Regia di Rana Kazkaz, Anas Khalaf vedi scheda film
Essere genitori: la stessa cosa, da sempre, in ogni parte del mondo. O forse no.
Violenza. Il mare è il nemico. Non è il luogo confinante con la spiaggia delle vacanze, lo sterminato proscenio di un teatro di giochi con la sabbia. È l’inizio di qualcosa che non si vede, e che può fare paura. Un padre vuole che la sua bambina impari a conoscere quel terrore, e a combatterlo, pur con poche forze, pur nella disperazione. A volte si somministra la crudeltà come un vaccino. Così si educano i deboli, quando i forti non lasciano alcuna possibilità.
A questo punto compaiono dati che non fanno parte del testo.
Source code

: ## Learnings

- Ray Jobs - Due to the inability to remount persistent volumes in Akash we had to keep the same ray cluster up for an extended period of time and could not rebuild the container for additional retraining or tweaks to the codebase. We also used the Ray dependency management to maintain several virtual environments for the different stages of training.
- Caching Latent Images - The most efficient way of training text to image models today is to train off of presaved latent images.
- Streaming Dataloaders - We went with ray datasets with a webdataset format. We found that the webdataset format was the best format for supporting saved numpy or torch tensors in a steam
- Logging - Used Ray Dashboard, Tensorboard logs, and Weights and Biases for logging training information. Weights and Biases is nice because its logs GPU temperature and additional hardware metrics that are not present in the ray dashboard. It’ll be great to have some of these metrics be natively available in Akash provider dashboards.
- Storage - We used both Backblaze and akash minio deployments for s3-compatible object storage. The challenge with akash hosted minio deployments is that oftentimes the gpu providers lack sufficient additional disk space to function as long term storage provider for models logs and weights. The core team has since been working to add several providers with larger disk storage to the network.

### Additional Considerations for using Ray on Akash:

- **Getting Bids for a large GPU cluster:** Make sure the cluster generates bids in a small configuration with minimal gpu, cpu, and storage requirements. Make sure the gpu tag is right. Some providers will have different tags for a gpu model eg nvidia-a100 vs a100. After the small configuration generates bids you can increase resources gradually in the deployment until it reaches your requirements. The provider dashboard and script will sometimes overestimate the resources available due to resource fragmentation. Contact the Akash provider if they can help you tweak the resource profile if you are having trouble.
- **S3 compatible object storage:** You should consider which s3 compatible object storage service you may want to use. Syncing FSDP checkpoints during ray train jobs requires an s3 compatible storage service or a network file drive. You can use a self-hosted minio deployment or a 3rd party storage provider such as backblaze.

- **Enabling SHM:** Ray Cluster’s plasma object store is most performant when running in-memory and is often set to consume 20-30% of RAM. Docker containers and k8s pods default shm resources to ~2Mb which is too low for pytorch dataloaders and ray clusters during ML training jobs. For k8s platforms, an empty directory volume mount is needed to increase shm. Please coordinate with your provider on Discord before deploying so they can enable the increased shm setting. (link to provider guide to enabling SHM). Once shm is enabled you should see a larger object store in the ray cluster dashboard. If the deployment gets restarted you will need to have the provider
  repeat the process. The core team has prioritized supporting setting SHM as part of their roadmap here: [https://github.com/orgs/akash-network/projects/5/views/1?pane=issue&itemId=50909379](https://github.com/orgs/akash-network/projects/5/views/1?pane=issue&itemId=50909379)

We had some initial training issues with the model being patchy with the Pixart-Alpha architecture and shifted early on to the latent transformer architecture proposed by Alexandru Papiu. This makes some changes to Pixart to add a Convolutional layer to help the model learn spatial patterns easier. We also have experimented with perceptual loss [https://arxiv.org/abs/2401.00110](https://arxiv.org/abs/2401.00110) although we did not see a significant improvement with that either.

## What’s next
Il messaggio viene fuori all’improvviso, nel sorriso senza ombre di una giornata di sole estivo, quando tutto sembra chiaro, pacifico, a tratti allegro. Il motivo di fuggire non si vede. È un segreto che si nasconde per poter salvare la pelle, prima che sia troppo tardi. Ci sono le trame dei potenti, e quelle di chi non conta niente. Entrambe si svolgono in un silenzio inquietante, che porta in sé l’odore greve della morte, e per questo non lo si può infrangere, per nulla al mondo. È il mostro che resta acquattato dietro la normalità, quella che sembra la stessa ovunque, ma in certi luoghi è solo una forzata apparenza. Un uomo e sua figlia si confondono, nella folla, sono uguali a tanti altri: ma, in mezzo a loro, cova una terribile ossessione, che spinge lo sguardo al di là dell’orizzonte, dove il discorso prosegue, dopo aver lasciato sulla riva le cose solite di tutti i giorni. Un fotogramma, d’un tratto, svela quell’incongruenza: la storia nasce qui, ma solo per finire altrove. Intanto, prima di partire, prova a trovare il suo spazio, a saggiare i suoi limiti. La favola, per realizzarsi, non può rimanere innocente ed impalpabile come i sogni. Deve riempirsi della dura materia della realtà. Con la determinata dolcezza dell’amore che cerca di essere vero, e lo è fino in fondo.